Seorang pendidik mempunyai perbedaan di antara para pegawai lainnya, ia mempunyai tanggung jawab yang penting dan amanah yang dibebankan di atas pundaknya. Seorang pendidik adalah pengajar dan pemberi arahan, dia lah pemberi gizi dan dokter bagi ruh manusia. Maka seorang pendidik harus memilih metode yang paling mudah dan sarana terdekat yang akan menyampaikan pengetahuan kepada benak para muridnya serta tidak menyia-nyiakan jam pelajaran pada hal-hal yang tidak bermanfaat untuk para murid. Seorang pendidik juga harus mengarahkan murid-muridnya kepada perkara-perkara yang akan membawa kebaikan agama dan dunia mereka, sesuai dengan kemampuannya, karena telah diketahui bahwa seorang murid akan banyak mencontoh gurunya dan mengambil pendapatnya, melebihi apa yang dia ambil dari bapaknya dan keluarganya.
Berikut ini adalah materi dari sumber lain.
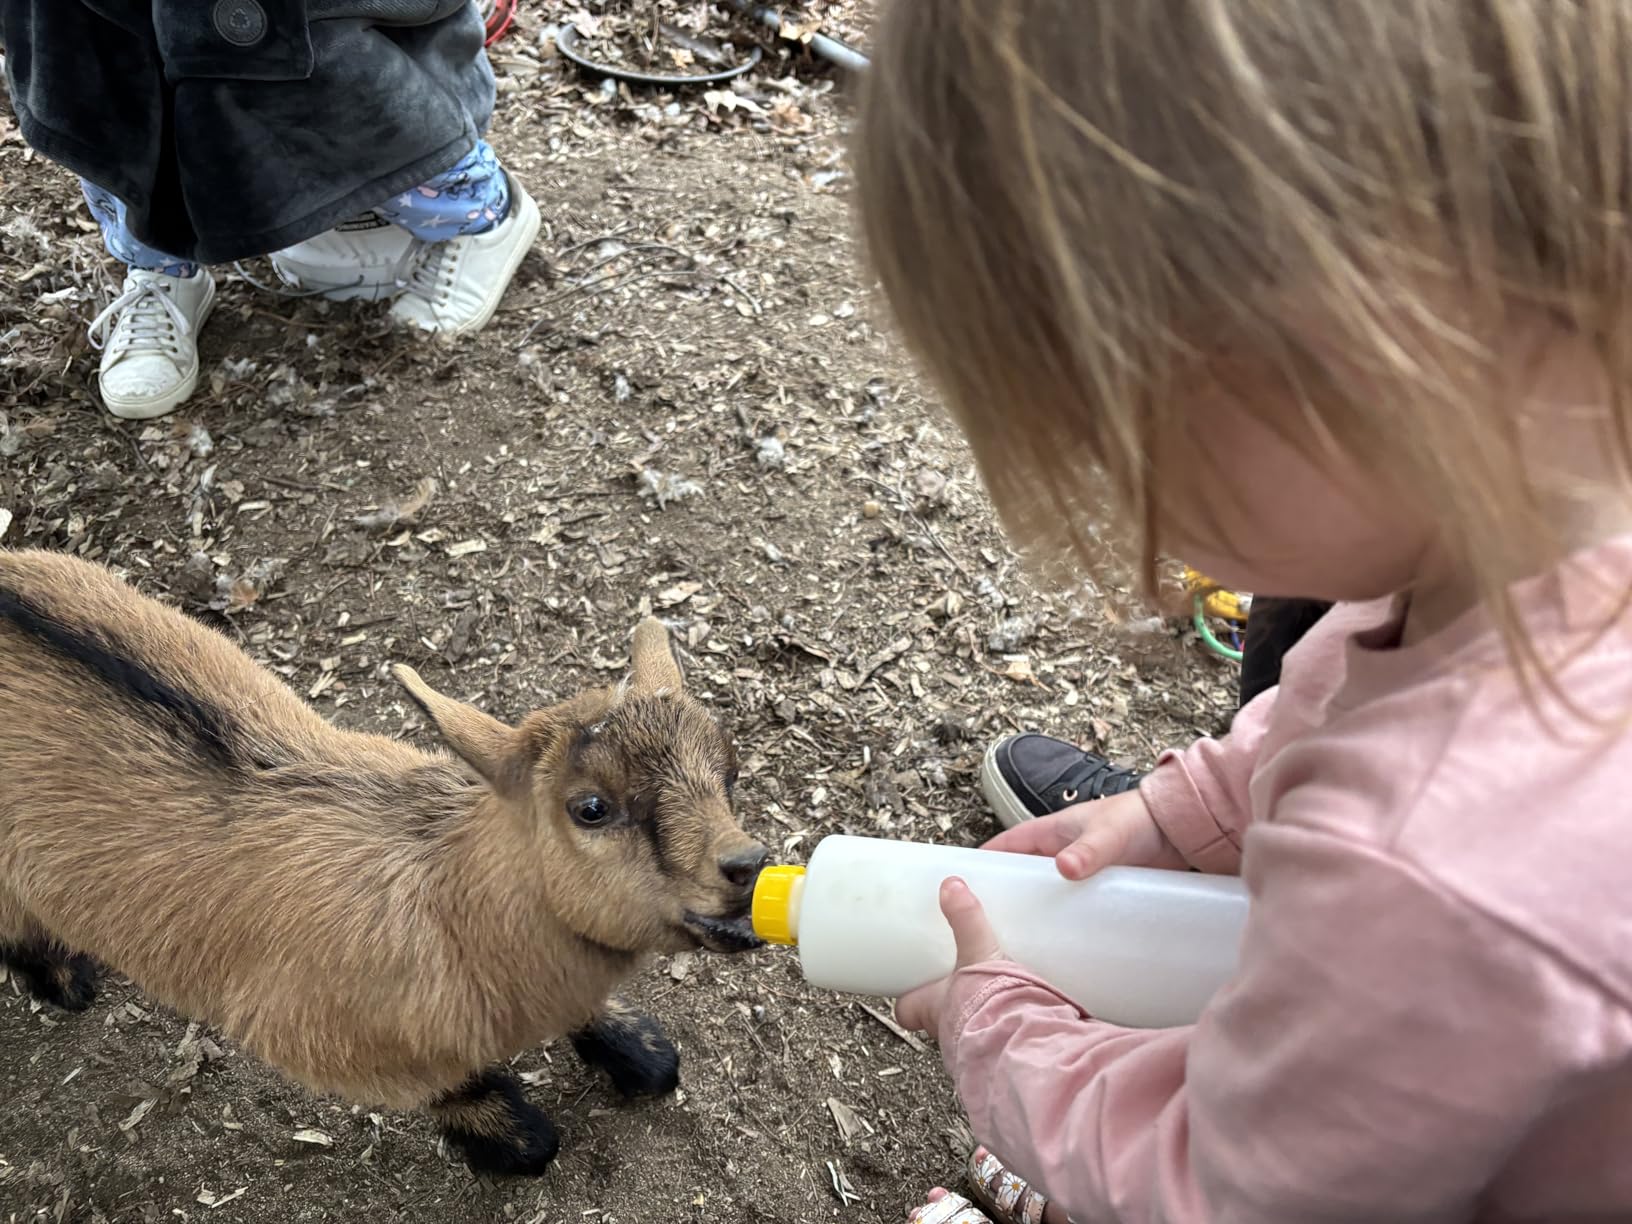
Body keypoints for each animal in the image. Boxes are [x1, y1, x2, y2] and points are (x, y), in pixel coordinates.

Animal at [0, 548, 769, 1175]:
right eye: (590, 808)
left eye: (729, 771)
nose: (747, 865)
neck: (445, 907)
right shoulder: (329, 1042)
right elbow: (463, 1093)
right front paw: (512, 1138)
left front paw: (635, 1048)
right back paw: (60, 977)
Oleh karena itu hendaknya seorang pendidik menggunakan kelebihan ini dengan perhitungan yang tepat dan ikhlas kepada Allah ta’ala dalam memberikan pengajaran dan pengarahan serta menyikapi para muridnya dengan adil serta tidak membedakan antara kerabat, bukan kerabat, orang terhormat dan yang tidak.
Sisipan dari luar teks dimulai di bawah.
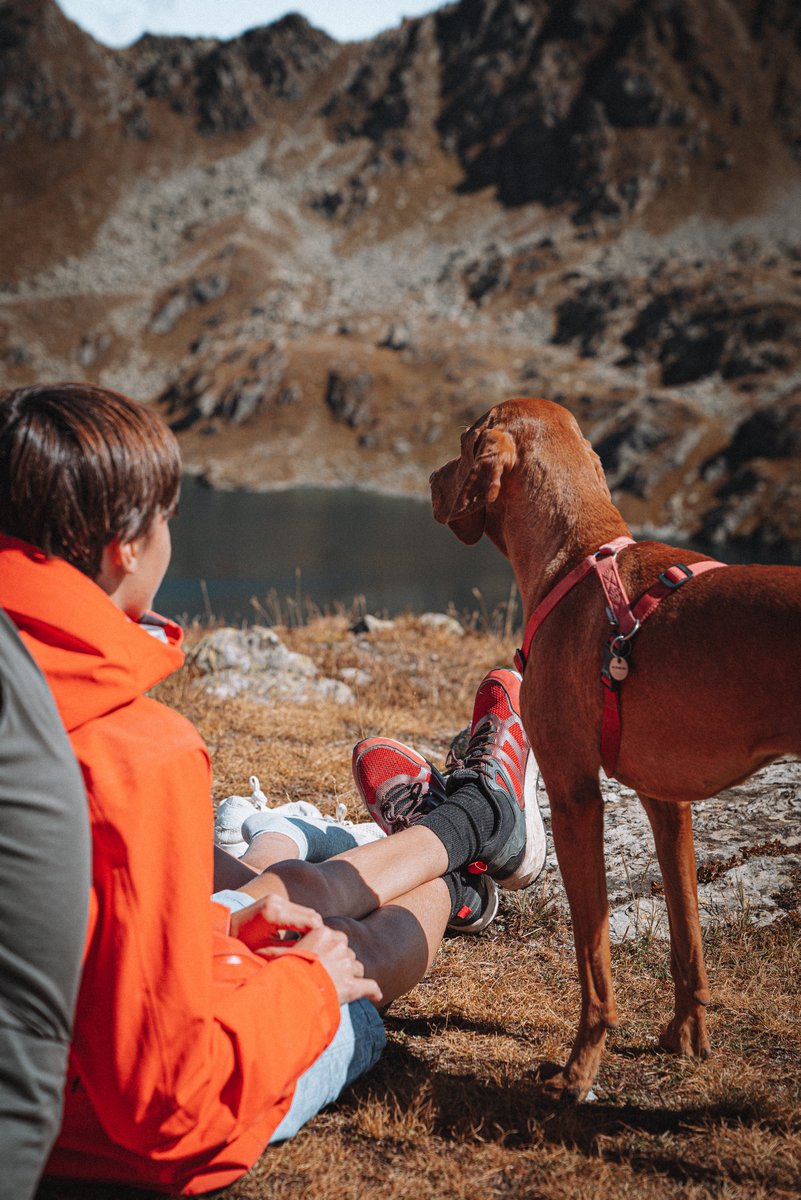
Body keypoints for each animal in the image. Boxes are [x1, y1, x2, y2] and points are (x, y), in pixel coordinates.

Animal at [431, 398, 801, 1099]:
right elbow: (688, 938)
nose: (431, 479)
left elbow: (593, 957)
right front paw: (686, 1036)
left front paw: (579, 1068)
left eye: (463, 441)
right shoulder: (668, 802)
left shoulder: (575, 797)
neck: (578, 555)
Pembaca yang mulia, sesungguhnya seorang ayah dan pimpinan keluarga juga memiliki beban amanah yang harus ditunaikan, yaitu mendidik anak-anak dan istrinya, meluruskan akhlak mereka, membiasakan mereka mengerjakan kebaikan, meninggalkan keburukan dan melaksanakan serta menjaga hak-hak yang telah Allah ta’ala wajibkan kepada mereka.
Demikian halnya penjual dan pembeli mempunyai amanah yang harus mereka tunaikan. Amanah tersebut adalah kejujuran dan keterbukaan, tidak berdusta dan tidak pula menyembunyikan cacat pada barang tersebut. Demikian pula orang-orang yang mempunyai mata pencaharian lain, seperti tukang bangunan, tukang kayu, pengrajin dan selainnya, hendaknya mereka menunaikan amanah dengan ikhlas dalam pekerjaan mereka serta melaksanakannya dengan sempurna sebagaimana mereka menuntut hak mereka dengan sempurna.
Para pembaca yang budiman, sesungguhnya kalimat ringkas yang mencakup pengertian amanah adalah anda menunaikan kewajiban anda sesuai yang diinginkan tanpa melalaikan dan melampaui batas. Sehingga, barangsiapa menunaikan amanahnya, niscaya ia beruntung dan siapa saja yang melalaikannya, pasti ia merugi.
Kita memohon kepada Allah ta’ala agar menjadikan kita termasuk hamba-hamba-Nya yang mampu menunaikan semua amanah dengan baik dan memberikan kebahagiaan bagi kita semua di dunia dan akhirat. Allahu a’lam.